### TASK DESCRIPTION
In the data that follows, count the lines in which the word "when" occurs, and report that figure alone.

### LISTED ENTRIES
══════
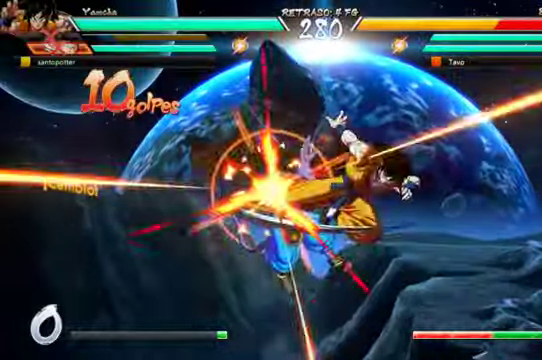
Gameplay with a controller (Xbox layout); each line is a JSON object with the inputs held at the frame after it. "events" lists button and stick changes between this image and that frame as [ms after this image, input, new state], when the widget could be followed in between. Not read: L3.
{"buttons": [], "left_stick": "center", "right_stick": "center", "events": [[33, "Y", "down"], [66, "DPAD_RIGHT", "up"], [166, "Y", "up"]]}
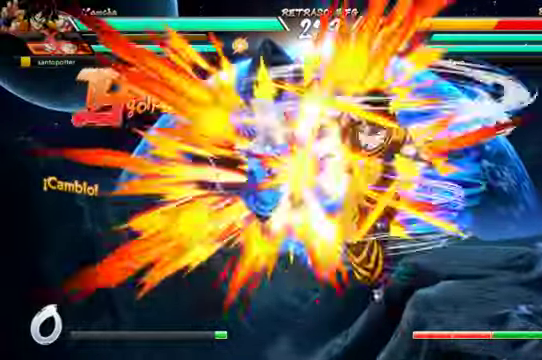
{"buttons": [], "left_stick": "center", "right_stick": "center"}
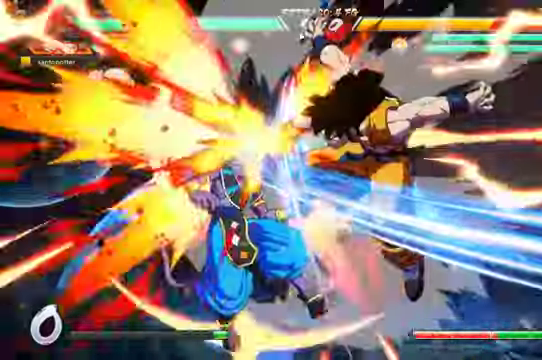
{"buttons": [], "left_stick": "center", "right_stick": "center"}
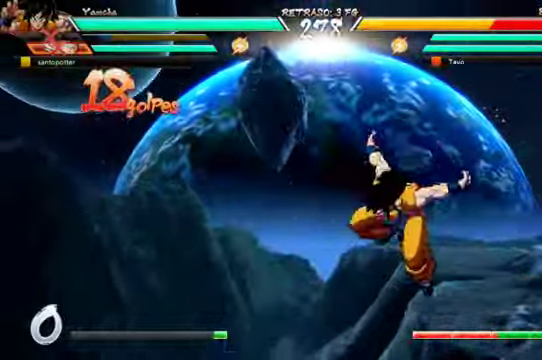
{"buttons": [], "left_stick": "center", "right_stick": "center"}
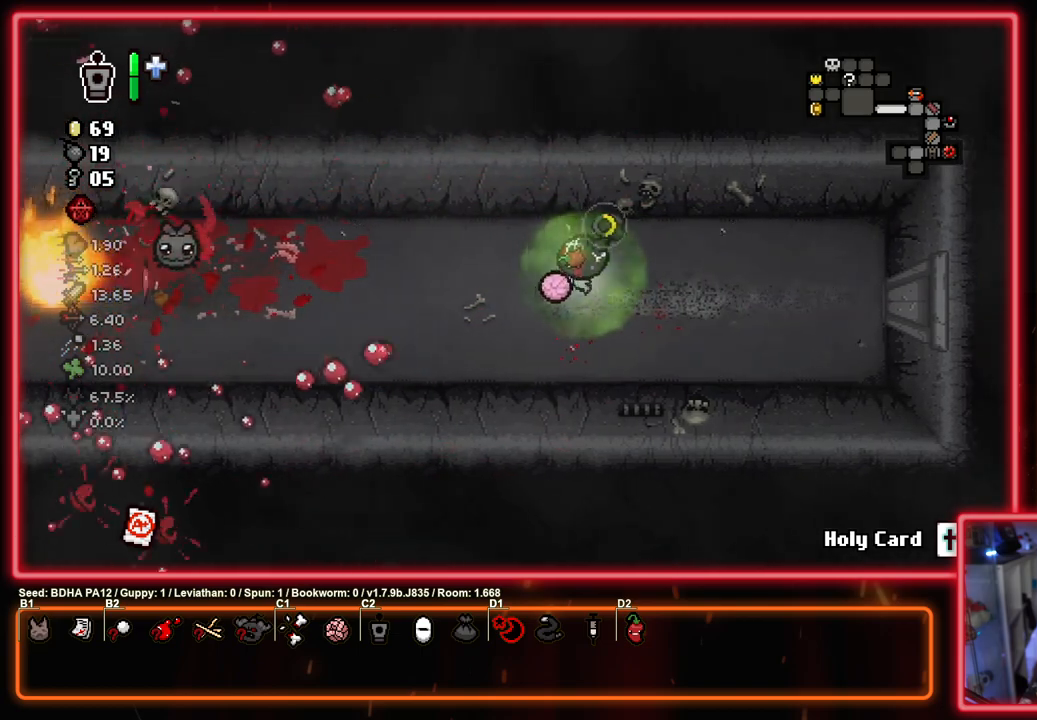
Gameplay with a controller (PlayStation layout); each line is a JSON object with the inputs held at the frame after it. "events" lists button and stick changes between this image and that frame as [ms after this image, input, new state], when the widget could be followed in between.
{"buttons": ["SQUARE"], "left_stick": "up-right", "right_stick": "center", "events": [[133, "left_stick", "left"], [167, "SQUARE", "up"], [300, "SQUARE", "down"], [367, "left_stick", "right"], [417, "left_stick", "up-right"]]}
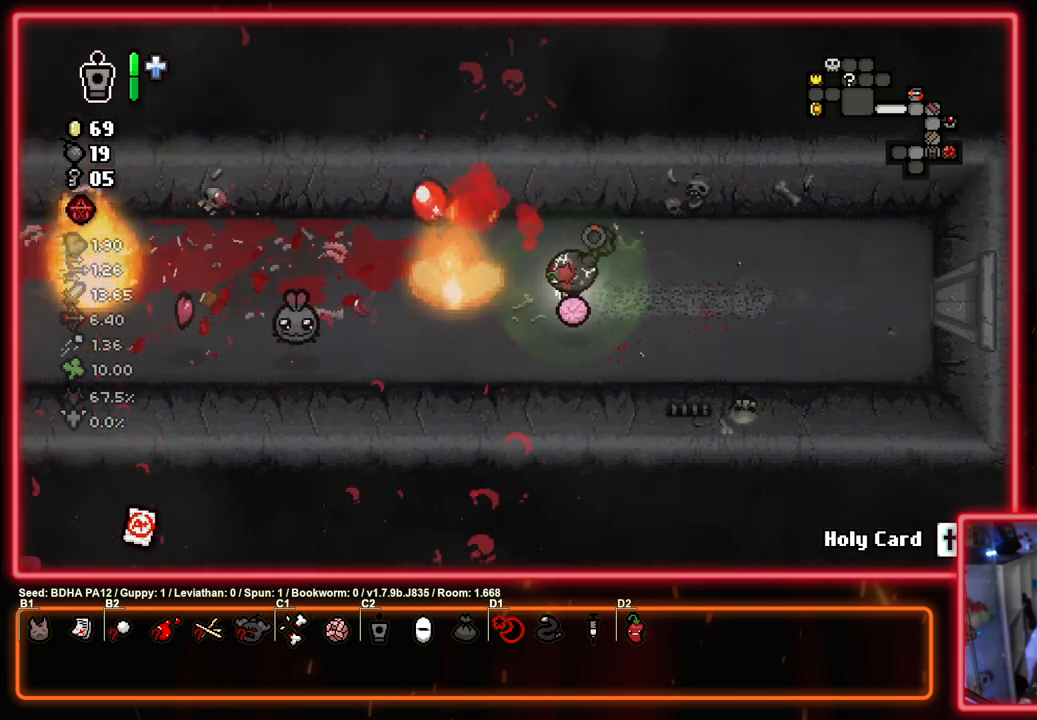
{"buttons": ["SQUARE"], "left_stick": "center", "right_stick": "center", "events": [[50, "left_stick", "center"], [183, "left_stick", "right"], [267, "SQUARE", "up"], [383, "SQUARE", "down"], [383, "left_stick", "center"]]}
══════
### OUTPUT FOR THIS TASK
2